The hydrophobic residues contained within the transactivation domain are required for the interaction with TBP. Immunoblot analysis was performed with the immunoprecipitation samples, untransfected control cells (lane 1) and cells transfected with 2 μg of pBK50b (lane 2) or pBK50M7 (lane 3). Polypeptides were resolved on an SDS–12% polyacrylamide gel and then transferred to nitrocellulose membranes. After transfer, the membranes were blocked, incubated with a 1/1,000 dilution of the anti-TFIID monoclonal antibody, washed, and incubated for 1 h at 37°C with a 1/1,000 dilution of anti-mouse immunoglobulin conjugated with horseradish peroxidase in blocking buffer.
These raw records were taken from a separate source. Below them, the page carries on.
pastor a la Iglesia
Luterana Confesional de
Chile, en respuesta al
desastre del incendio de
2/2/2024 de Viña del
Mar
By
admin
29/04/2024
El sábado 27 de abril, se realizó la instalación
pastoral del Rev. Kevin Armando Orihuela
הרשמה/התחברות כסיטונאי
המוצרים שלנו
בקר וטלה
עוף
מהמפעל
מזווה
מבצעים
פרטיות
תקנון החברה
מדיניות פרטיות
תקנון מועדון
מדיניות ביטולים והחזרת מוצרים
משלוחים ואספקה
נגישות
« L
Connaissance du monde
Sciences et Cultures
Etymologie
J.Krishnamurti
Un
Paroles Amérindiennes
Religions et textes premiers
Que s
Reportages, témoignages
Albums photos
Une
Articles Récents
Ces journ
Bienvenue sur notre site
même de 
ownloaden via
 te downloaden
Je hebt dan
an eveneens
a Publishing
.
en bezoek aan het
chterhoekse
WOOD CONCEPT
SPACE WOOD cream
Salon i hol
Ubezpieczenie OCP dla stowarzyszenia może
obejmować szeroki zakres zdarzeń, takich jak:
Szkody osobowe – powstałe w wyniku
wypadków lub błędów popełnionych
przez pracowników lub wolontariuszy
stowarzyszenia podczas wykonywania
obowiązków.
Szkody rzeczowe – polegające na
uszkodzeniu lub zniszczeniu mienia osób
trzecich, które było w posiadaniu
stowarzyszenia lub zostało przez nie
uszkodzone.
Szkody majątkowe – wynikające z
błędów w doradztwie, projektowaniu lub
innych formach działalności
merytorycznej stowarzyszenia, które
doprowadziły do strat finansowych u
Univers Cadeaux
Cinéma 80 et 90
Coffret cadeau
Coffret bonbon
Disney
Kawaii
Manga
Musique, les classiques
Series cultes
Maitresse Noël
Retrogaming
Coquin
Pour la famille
After five washes with PBS, the nitrocellulose membranes were developed, using enhanced chemiluminescence.

FIG. 9

The ORF 50 transactivation domain is sufficient for the interaction with TBP. (a) The control GST alone (lane 1) and the GST-ORF 50 carboxy terminus fusion protein (lane 2) were expressed in E. coli DH5α and purified from crude lysates by incubation with glutathione-Sepharose 4B affinity beads. (b) The beads containing GST alone (lane 1) or the GST-ORF 50 carboxy terminus fusion protein (lane 2) were then incubated with OMK cell lysates. The beads were then pelleted, washed, resuspended in Laemmli buffer, and resolved on an SDS–12% polyacrylamide gel. The proteins were then transferred to nitrocellulose membranes by electroblotting and probed for TFIID.